Let’s be clear about the 90-day law. Contrary to claims by the government, it hasn’t created a single extra job. It has eliminated risk for the employer, but it hasn’t created work. The only attempt at an intellectual piece of work to suggest the opposite, from the NZIER, has been widely discredited for failing to take account of other factors that led to a temporary increase in employment.

The challenge for modern management is not to maximise control and dominance. It is to create a workplace and foster a culture in which employees feel confident they have a stake and are motivated to do their best. That means having a say over things that affect them. It means being able to disagree with management without the threat of losing their job. It means being able to exercise those residual freedoms without thinking they are doing something wrong.

What needs to change?

So what needs to change?

The starting point is to challenge some long-held assumptions and mistaken concepts.

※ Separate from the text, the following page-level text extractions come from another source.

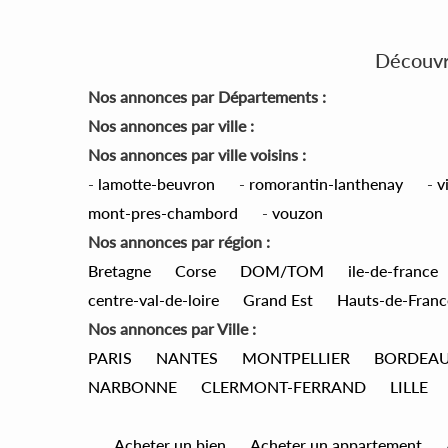
Découvre
Nos annonces par Départements :
Nos annonces par ville :
Nos annonces par ville voisins :
-
lamotte-beuvron
-
romorantin-lanthenay
-
v
mont-pres-chambord
-
vouzon
Nos annonces par région :
Bretagne
Corse
DOM/TOM
ile-de-france
centre-val-de-loire
Grand Est
Hauts-de-Franc
Nos annonces par Ville :
PARIS
NANTES
MONTPELLIER
BORDEA
NARBONNE
CLERMONT-FERRAND
LILLE
Acheter un bien
Acheter un appartement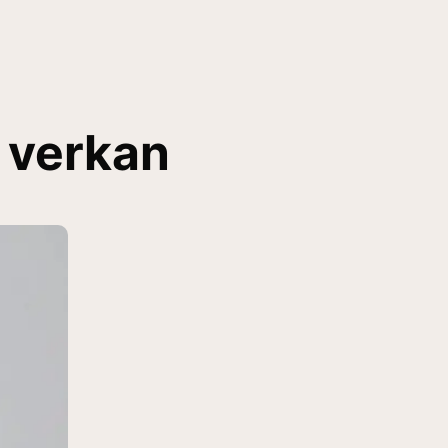
 verkan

The first is that freedom of choice (in this case, to form or belong to a union) does not happen just because a clause in the statute says it does. It is not a free choice if a person with whom you have just entered a contract allowing them to instruct you and insist you obey them tells you they don’t want unions in the workplace.

It is not a free choice if an employer offers you a $30 000 pay rise on the condition you leave the union.

In all the discussion about freedom of choice in this country, we never talk about meaningful choice. The only choice that is genuinely free is meaningful choice. That is a choice where the options are free of undue negative consequences.

So, one thing we must do is to properly protect the freedom of choice provided for in the Employment Relations Act.

This might mean restricting some conduct by some employers.

So, the next assumption to challenge is that employers’ rights are the same as workers’ rights. They are not. Corporate entities are not human beings and do not have human rights. A person acting in the name of a corporate, especially when they are exercising a power over another individual, is not exercising a human freedom. Corporates, in the form of limited liability companies, are a privileged entity; their owners are protected from facing up to the full liability of the corporate’s actions. So, there is no moral case against restricting corporate conduct in relation to individuals.

In this regard, the next assumption to challenge is that the workplace is a private space like a home. It is not. The workplace, unless it is a home, is a place of commerce. All sorts of competing rights come into play over it. There is no case for restricting the rights of workers in the workplace, such as the right of access of their freely chosen union representative.

So, a further assumption to challenge is that the rights and power of a union are somehow separate from a union’s members. But a union’s authority comes from its members. Its rights are its members’ rights.

Yet another assumption that must be addressed is the idea that flexibility and excellent work practice cannot be negotiated on a collective basis or that engagement with a workforce represented by a union is somehow not possible.

The management challenge is, and must remain, the effective engagement of the workforce to achieve the best performance possible with the resources available, and to ensure each party to the employment relationship is fairly and proportionately rewarded.

And finally, we might want to question whether so-called independent contractors who have only one source of income, or a single predominant source of income, and who is to all intents and purposes treated as an employee should not have the same protections as conventional employees.

The test for coverage of legal protection should not be dependent on a worker’s legal status, or the legal fiction that surrounds it, but on the nature of the relationship with end user of labour.

Conclusion

It’s time to go back to first principles. We need to balance the employer’s power of instruction and the employee’s duty of obedience with measures that protect the employee’s remaining freedoms in the workplace, and protect against vulnerability.

This will be the foundation upon which an employment code that respects both parties to the employment relationship and seeks to deliver the best value for both will be built.